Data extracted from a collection
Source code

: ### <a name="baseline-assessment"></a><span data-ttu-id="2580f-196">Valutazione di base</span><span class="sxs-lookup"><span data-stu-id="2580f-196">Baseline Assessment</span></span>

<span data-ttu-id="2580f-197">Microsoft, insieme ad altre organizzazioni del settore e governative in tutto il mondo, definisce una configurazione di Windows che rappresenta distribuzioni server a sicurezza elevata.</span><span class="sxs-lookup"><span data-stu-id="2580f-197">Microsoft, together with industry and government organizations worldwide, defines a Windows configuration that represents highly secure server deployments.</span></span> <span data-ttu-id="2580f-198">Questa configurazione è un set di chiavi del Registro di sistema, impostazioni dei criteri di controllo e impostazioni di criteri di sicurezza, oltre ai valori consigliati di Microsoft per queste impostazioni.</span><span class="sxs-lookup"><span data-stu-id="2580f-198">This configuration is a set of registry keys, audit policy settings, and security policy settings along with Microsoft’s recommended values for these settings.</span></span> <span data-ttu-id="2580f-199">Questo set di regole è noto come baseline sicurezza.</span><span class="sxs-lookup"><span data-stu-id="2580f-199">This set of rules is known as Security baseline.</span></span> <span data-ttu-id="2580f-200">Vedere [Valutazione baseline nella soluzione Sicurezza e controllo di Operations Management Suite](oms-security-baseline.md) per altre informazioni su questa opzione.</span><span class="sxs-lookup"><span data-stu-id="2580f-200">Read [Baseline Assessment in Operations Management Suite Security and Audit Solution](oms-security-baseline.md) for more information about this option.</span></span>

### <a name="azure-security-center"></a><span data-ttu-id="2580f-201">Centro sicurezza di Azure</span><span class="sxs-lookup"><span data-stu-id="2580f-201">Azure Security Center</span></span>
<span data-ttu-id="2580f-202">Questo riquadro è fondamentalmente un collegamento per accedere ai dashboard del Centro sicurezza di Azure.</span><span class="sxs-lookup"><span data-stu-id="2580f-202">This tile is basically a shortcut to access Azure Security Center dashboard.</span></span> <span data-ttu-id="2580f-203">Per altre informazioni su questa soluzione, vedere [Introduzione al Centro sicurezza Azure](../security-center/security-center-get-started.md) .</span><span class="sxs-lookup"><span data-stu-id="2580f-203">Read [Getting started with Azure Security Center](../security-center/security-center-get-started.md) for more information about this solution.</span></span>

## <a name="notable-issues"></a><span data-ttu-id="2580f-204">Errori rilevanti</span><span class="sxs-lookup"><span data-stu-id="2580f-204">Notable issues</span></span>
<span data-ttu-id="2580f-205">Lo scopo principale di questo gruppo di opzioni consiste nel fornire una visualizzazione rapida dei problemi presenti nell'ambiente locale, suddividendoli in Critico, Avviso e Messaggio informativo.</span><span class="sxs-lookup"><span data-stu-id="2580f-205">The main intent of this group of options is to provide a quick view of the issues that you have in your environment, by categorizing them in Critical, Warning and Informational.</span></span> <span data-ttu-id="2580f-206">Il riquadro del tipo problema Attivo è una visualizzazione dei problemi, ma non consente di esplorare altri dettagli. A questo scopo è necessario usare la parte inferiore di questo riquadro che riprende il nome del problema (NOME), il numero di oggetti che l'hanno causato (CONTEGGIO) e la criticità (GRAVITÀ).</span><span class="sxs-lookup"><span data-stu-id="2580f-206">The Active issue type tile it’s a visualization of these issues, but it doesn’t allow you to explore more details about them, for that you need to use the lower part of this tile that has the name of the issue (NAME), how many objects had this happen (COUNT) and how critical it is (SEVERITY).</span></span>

- **Work instructions**
From the first line down to the last, give the records again exactly.

- **Result for this task**
Source code

: ### <a name="baseline-assessment"></a><span data-ttu-id="2580f-196">Valutazione di base</span><span class="sxs-lookup"><span data-stu-id="2580f-196">Baseline Assessment</span></span>

<span data-ttu-id="2580f-197">Microsoft, insieme ad altre organizzazioni del settore e governative in tutto il mondo, definisce una configurazione di Windows che rappresenta distribuzioni server a sicurezza elevata.</span><span class="sxs-lookup"><span data-stu-id="2580f-197">Microsoft, together with industry and government organizations worldwide, defines a Windows configuration that represents highly secure server deployments.</span></span> <span data-ttu-id="2580f-198">Questa configurazione è un set di chiavi del Registro di sistema, impostazioni dei criteri di controllo e impostazioni di criteri di sicurezza, oltre ai valori consigliati di Microsoft per queste impostazioni.</span><span class="sxs-lookup"><span data-stu-id="2580f-198">This configuration is a set of registry keys, audit policy settings, and security policy settings along with Microsoft’s recommended values for these settings.</span></span> <span data-ttu-id="2580f-199">Questo set di regole è noto come baseline sicurezza.</span><span class="sxs-lookup"><span data-stu-id="2580f-199">This set of rules is known as Security baseline.</span></span> <span data-ttu-id="2580f-200">Vedere [Valutazione baseline nella soluzione Sicurezza e controllo di Operations Management Suite](oms-security-baseline.md) per altre informazioni su questa opzione.</span><span class="sxs-lookup"><span data-stu-id="2580f-200">Read [Baseline Assessment in Operations Management Suite Security and Audit Solution](oms-security-baseline.md) for more information about this option.</span></span>

### <a name="azure-security-center"></a><span data-ttu-id="2580f-201">Centro sicurezza di Azure</span><span class="sxs-lookup"><span data-stu-id="2580f-201">Azure Security Center</span></span>
<span data-ttu-id="2580f-202">Questo riquadro è fondamentalmente un collegamento per accedere ai dashboard del Centro sicurezza di Azure.</span><span class="sxs-lookup"><span data-stu-id="2580f-202">This tile is basically a shortcut to access Azure Security Center dashboard.</span></span> <span data-ttu-id="2580f-203">Per altre informazioni su questa soluzione, vedere [Introduzione al Centro sicurezza Azure](../security-center/security-center-get-started.md) .</span><span class="sxs-lookup"><span data-stu-id="2580f-203">Read [Getting started with Azure Security Center](../security-center/security-center-get-started.md) for more information about this solution.</span></span>

## <a name="notable-issues"></a><span data-ttu-id="2580f-204">Errori rilevanti</span><span class="sxs-lookup"><span data-stu-id="2580f-204">Notable issues</span></span>
<span data-ttu-id="2580f-205">Lo scopo principale di questo gruppo di opzioni consiste nel fornire una visualizzazione rapida dei problemi presenti nell'ambiente locale, suddividendoli in Critico, Avviso e Messaggio informativo.</span><span class="sxs-lookup"><span data-stu-id="2580f-205">The main intent of this group of options is to provide a quick view of the issues that you have in your environment, by categorizing them in Critical, Warning and Informational.</span></span> <span data-ttu-id="2580f-206">Il riquadro del tipo problema Attivo è una visualizzazione dei problemi, ma non consente di esplorare altri dettagli. A questo scopo è necessario usare la parte inferiore di questo riquadro che riprende il nome del problema (NOME), il numero di oggetti che l'hanno causato (CONTEGGIO) e la criticità (GRAVITÀ).</span><span class="sxs-lookup"><span data-stu-id="2580f-206">The Active issue type tile it’s a visualization of these issues, but it doesn’t allow you to explore more details about them, for that you need to use the lower part of this tile that has the name of the issue (NAME), how many objects had this happen (COUNT) and how critical it is (SEVERITY).</span></span>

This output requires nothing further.